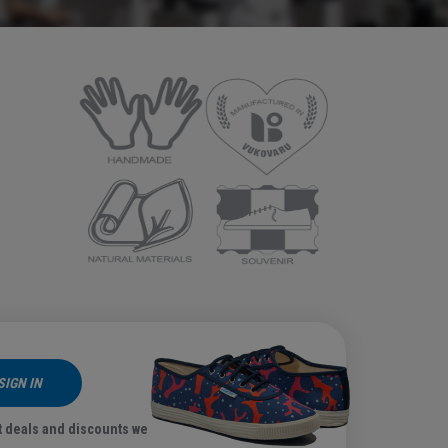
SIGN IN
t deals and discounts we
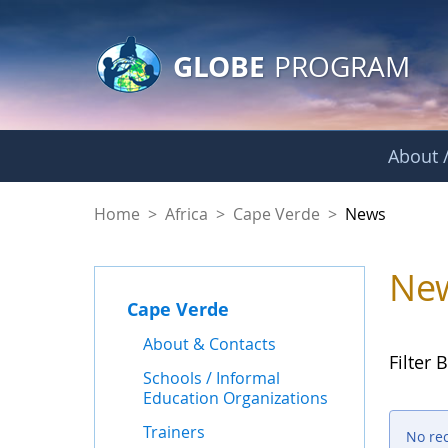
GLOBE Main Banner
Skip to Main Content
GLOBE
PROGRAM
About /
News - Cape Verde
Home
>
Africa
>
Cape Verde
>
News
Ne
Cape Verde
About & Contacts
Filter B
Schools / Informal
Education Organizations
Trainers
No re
^^^^
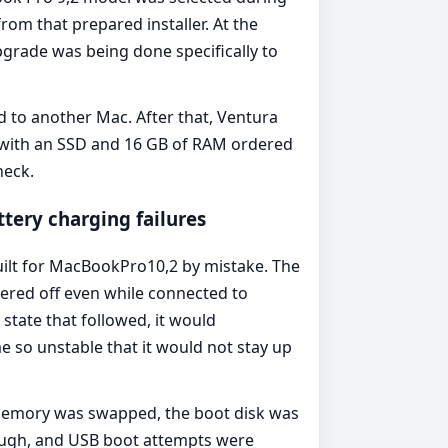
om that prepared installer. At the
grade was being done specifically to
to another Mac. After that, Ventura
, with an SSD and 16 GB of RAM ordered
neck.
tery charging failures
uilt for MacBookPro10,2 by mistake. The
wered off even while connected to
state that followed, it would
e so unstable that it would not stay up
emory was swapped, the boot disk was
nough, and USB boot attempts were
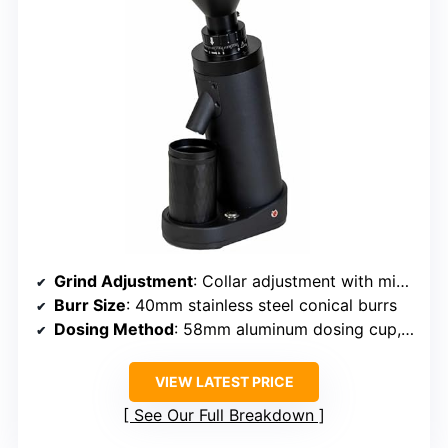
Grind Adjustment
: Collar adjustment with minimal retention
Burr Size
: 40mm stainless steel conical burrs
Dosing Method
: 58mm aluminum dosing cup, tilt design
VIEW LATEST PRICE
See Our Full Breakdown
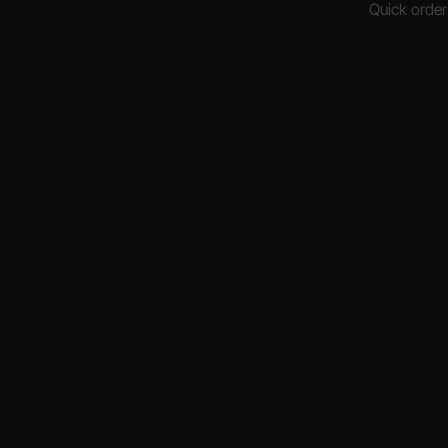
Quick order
^^^^
YOUR INSTRUCTIONS:
Above are the records; return the lines in them from the one with "emory was swapped, the boot disk was" to the one with "Quick order", inclusive, exactly and without images.

REPLY:
emory was swapped, the boot disk was
nough, and USB boot attempts were
Grind Adjustment
: Collar adjustment with minimal retention
Burr Size
: 40mm stainless steel conical burrs
Dosing Method
: 58mm aluminum dosing cup, tilt design
VIEW LATEST PRICE
See Our Full Breakdown
Quick order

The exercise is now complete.